Data : The vertex of angle ABC be located outside a circle and let the sides of the angle intersect equal chords AD and CE with the circle.
To Prove: ∠ABC is equal to half the difference of the angles subtended by the chords AC and DE at the centre.
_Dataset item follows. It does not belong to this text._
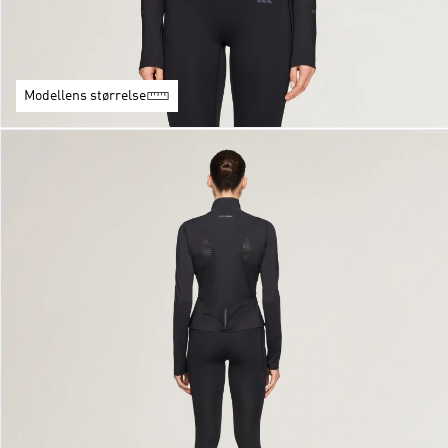
Modellens størrelse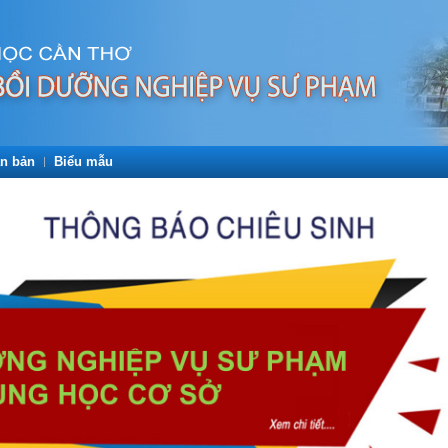
n bản
Biểu mẫu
OR
∠ABC= \(\frac{1}{2}\)[∠DOE – ∠AOC].
Construction: OA, OC, OE, OD are joined.
Proof: In ∆AOD and ∆COE,
OA = OC,
OD = OE radii of same circle.
AD = CE (Data)
∴ ∆AOD ≅ ∆COE (SSS Postulate)
∠OAD = ∠OCE ……….. (i)
∴∠ODA = ∠OEC …………. (ii)
OA = OD
∴ ∠OAD = ∠ODA …………. (iii)
From (i) and (ii),
∠OAD = ∠OCE = ∠ODA
= ∠OEC = x°.
In ∆ODE,
OD = OE
∠ODE = ∠OED = y°.
ADEC is a cyclic quadrilateral.
∴ ∠CAD + ∠DEC = 180°
x + a + x + y = 180
2x + a + y = 180
y = 180 – 2x – a ……….. (iv)
But, ∠DOE = 180 – 2y